> **Selected text**
....

Reed, Ishmael 1938–
Reed is a black American novelist, poet, and editor. A noted satirist, he creates a chaotic fictional world where dogma, whether scientific or religious, presents an ominous threat. Both black and white communities serve as targets for Reed's satire, for his purpose is to show the sacrifice of individuality inherent in accepting any rigid philosophical approach to life. (See also Ishmael Reed Criticism and CLC, Vols. 2, 3, 5, 6, 13 and 174.)
Blacks and whites, avant-garde and mass culture, politics, even Reed's alma mater, the University of Buffalo, have their turn [in The Free-Lance Pall Bearers], Features of the Gothic novel superimposed on an already flimsy plot do not help matters much…. The attempt to turn Bukka [Reed's anti-hero] into a revolutionary ten pages from the end … seems tacked on and insignificant. I know that it was not a last-minute device to wrap up the story because I had the opportunity to read the last chapter and portions of others in manuscript. At that stage the book seemed tighter, more consistent in imagery and subject matter, and much more successful structurally. The printed version may represent misguided editing.
One flaw which must be blamed on the author is the failure of his experiments with dialect in the narrative portions of the book. His rendition of Negro and lower-class white accents (mostly New York-ish) sound all right from the mouths of the appropriate characters but they mingle uncomfortably together mixed in with the dominant Standard English of the narrative…. In considering the book's stylistic blunders, however, one cannot help but note that the direction of Reed's experiment deserves attention. Perhaps his next book will resemble a sort of third-person Huckleberry Finn, amalgamating many tongues of black and white America. For the moment we have only a disorganized collection of excellent ideas and brilliant but isolated vignettes. (p. 411)
Barbara Joye, in PHYLON: The Atlanta University Review of Race and Culture (copyright, 1968, by Atlanta University; reprinted by permission of PHYLON), Vol. XXIX, No. 4, Fourth Quarter (December, 1968).
Ishmael Reed can hardly be called a camp follower. [The Free-Lance Pall Bearers] inverts conventional attitudes for sustained comic effect; his feints are brilliant and his punches swift…. [However], he is prone to rely on the injoke, and to join in a growing army of writers who "grotest" too much. This army is losing some of its power to surprise. (p. 508)
Martin Tucker, in Commonweal (copyright © 1968 Commonweal Publishing Co., Inc.; reprinted by permission of Commonweal Publishing Co., Inc.), January 26, 1968.

....

> **Dataset extract**

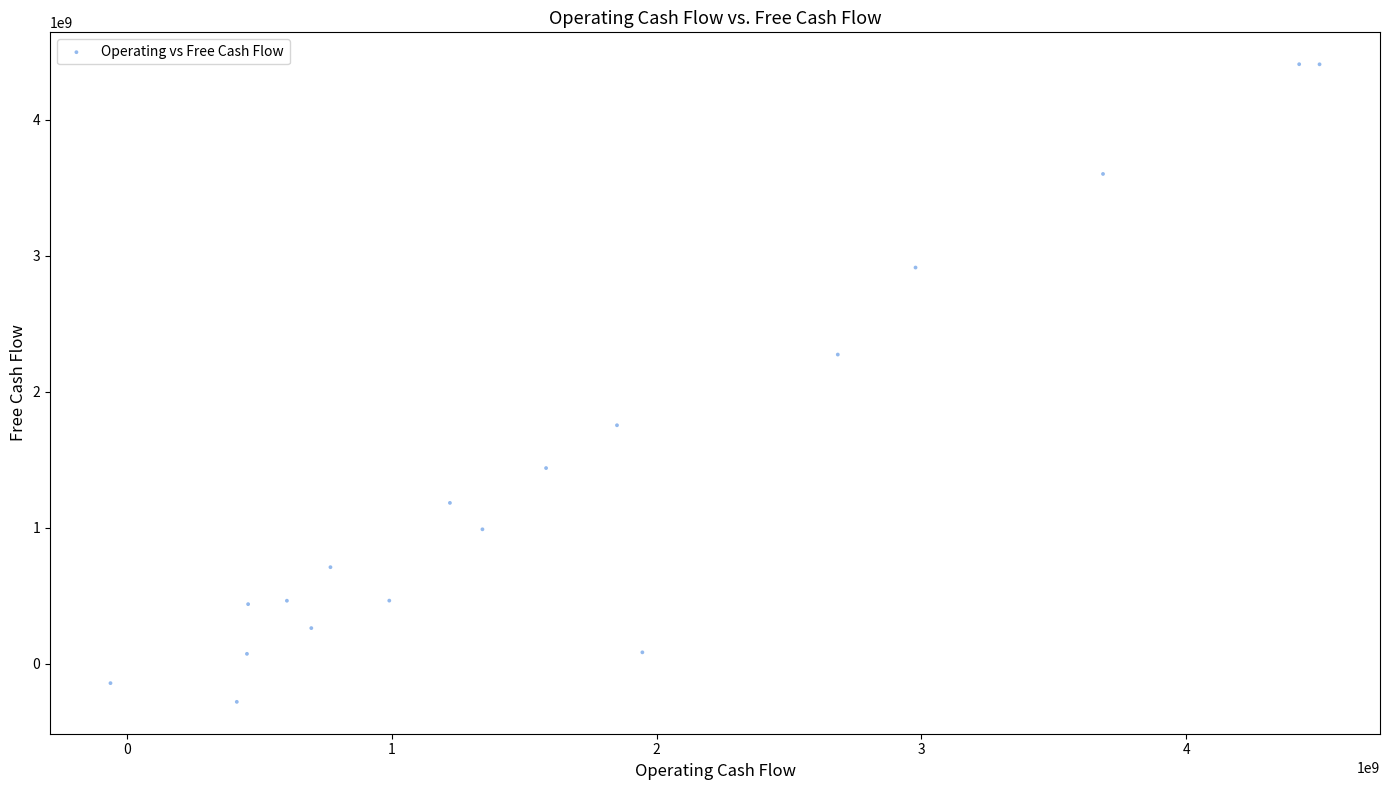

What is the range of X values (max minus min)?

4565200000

....

> **Job item**
Answer these questions from the excerpt about Ishmael Reed:
(a) Which university does the excerpt name as Reed's alma mater?
(b) What kind of book does Barbara Joye suggest Reed's next book might resemble?
(c) In which publication did Martin Tucker's review appear?

> **Solved exercise**
(a) The University of Buffalo.
(b) A sort of third-person Huckleberry Finn.
(c) Commonweal.